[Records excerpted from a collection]
___
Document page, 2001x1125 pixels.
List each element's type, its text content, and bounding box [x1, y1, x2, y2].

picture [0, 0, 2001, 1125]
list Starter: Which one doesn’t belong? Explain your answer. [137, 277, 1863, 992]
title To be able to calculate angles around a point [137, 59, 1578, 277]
___
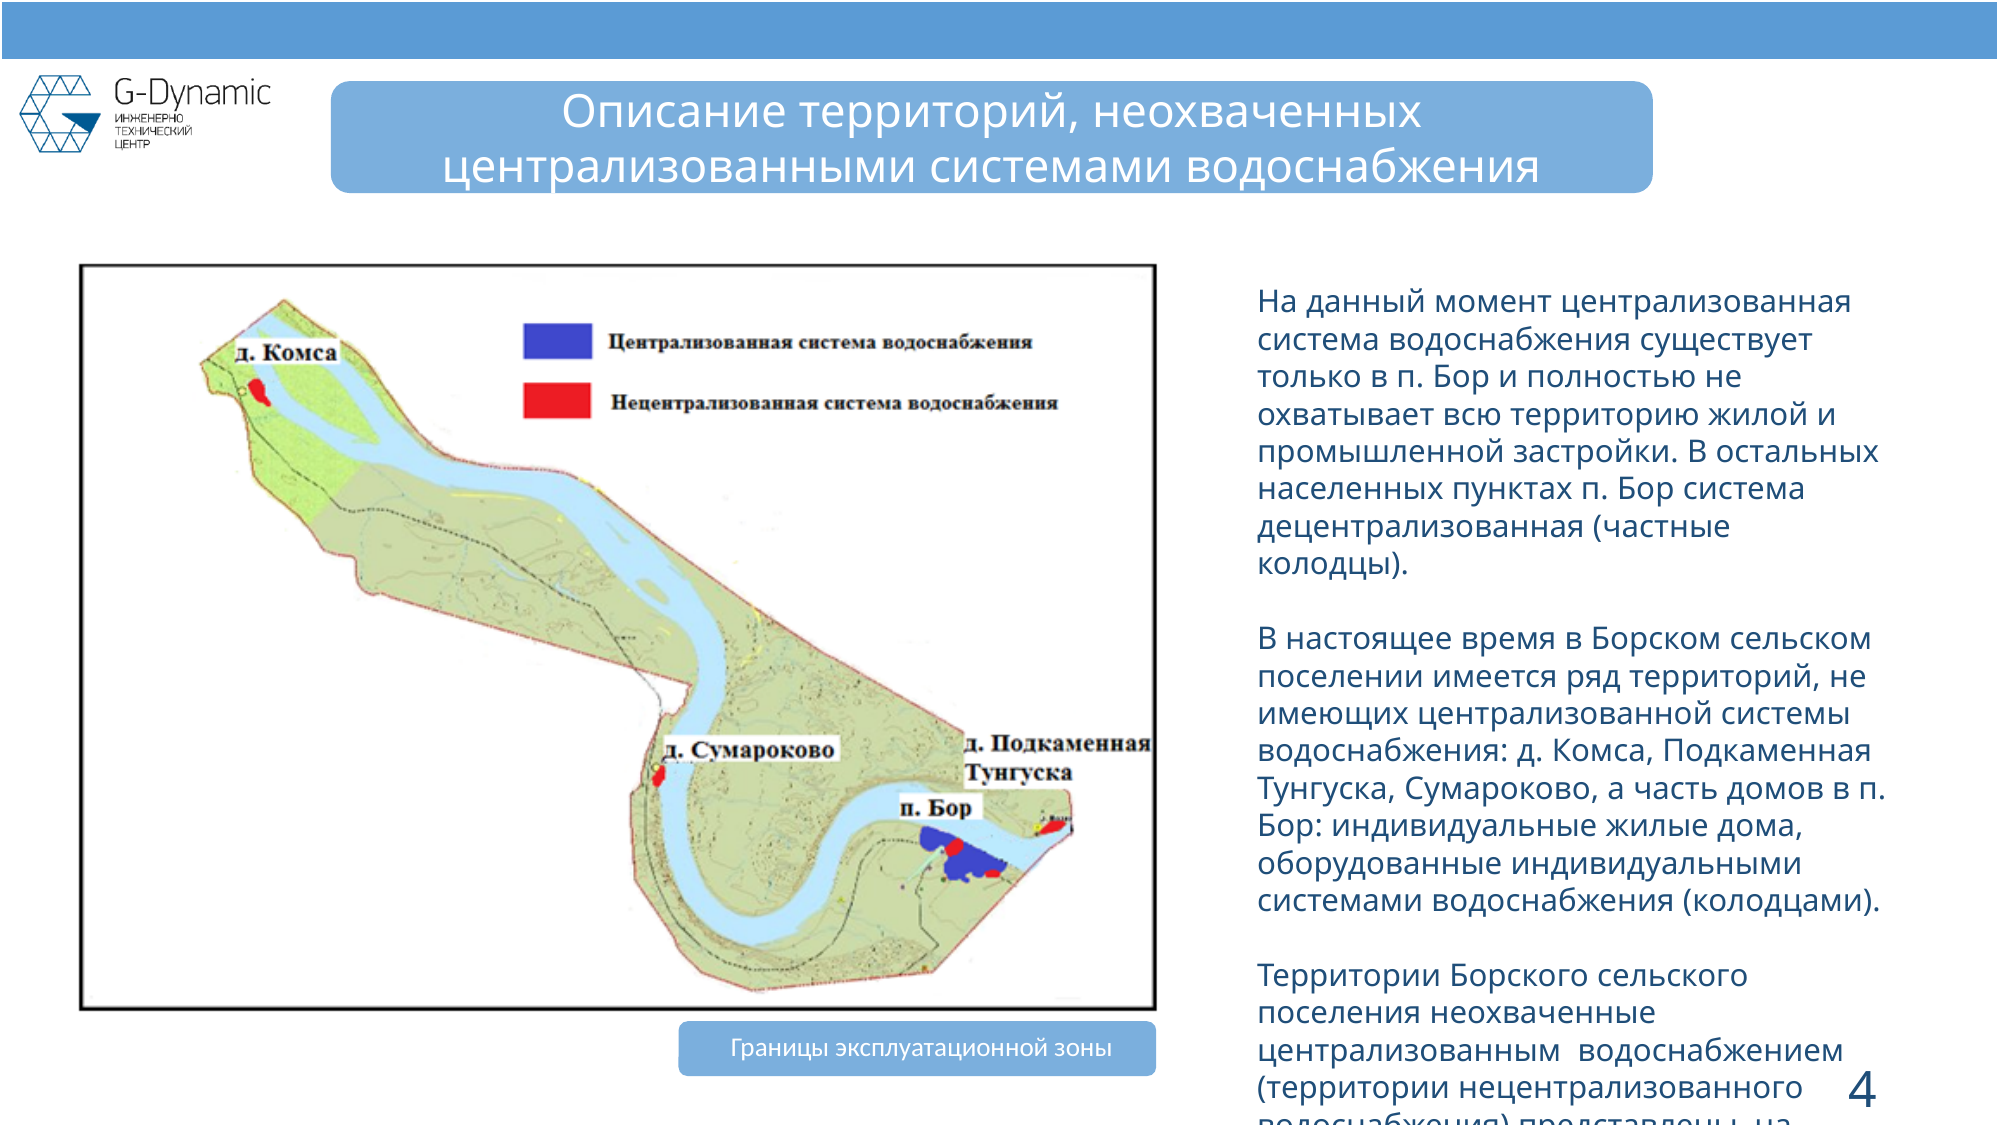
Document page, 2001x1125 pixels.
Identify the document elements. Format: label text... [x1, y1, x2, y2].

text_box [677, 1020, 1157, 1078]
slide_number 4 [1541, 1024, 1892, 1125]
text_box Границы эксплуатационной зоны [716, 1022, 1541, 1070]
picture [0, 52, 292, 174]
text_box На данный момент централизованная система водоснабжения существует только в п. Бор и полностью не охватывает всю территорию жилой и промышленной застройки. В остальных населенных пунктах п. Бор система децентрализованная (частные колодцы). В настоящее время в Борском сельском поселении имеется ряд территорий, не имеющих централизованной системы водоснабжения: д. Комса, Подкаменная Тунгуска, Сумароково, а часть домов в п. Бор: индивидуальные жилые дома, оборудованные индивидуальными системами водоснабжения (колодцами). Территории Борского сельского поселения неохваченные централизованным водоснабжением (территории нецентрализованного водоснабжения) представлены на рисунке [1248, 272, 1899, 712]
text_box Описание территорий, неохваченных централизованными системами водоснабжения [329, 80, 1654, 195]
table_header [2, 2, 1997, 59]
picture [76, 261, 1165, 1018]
___
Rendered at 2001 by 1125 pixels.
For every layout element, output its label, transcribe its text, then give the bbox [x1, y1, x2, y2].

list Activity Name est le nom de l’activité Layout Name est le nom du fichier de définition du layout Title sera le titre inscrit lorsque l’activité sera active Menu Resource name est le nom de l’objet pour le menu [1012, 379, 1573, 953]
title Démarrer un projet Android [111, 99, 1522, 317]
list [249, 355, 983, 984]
___
:: Assigned task ::
In the entries above, the lines from the one bearing "Rendered at 2001 by 1125 pixels." up to and including the one bearing "list [249, 355, 983, 984]" should be transcribed exactly; no other line is wanted.

:: Output for this task ::
Rendered at 2001 by 1125 pixels.
For every layout element, output its label, transcribe its text, then give the bbox [x1, y1, x2, y2].

list Activity Name est le nom de l’activité Layout Name est le nom du fichier de définition du layout Title sera le titre inscrit lorsque l’activité sera active Menu Resource name est le nom de l’objet pour le menu [1012, 379, 1573, 953]
title Démarrer un projet Android [111, 99, 1522, 317]
list [249, 355, 983, 984]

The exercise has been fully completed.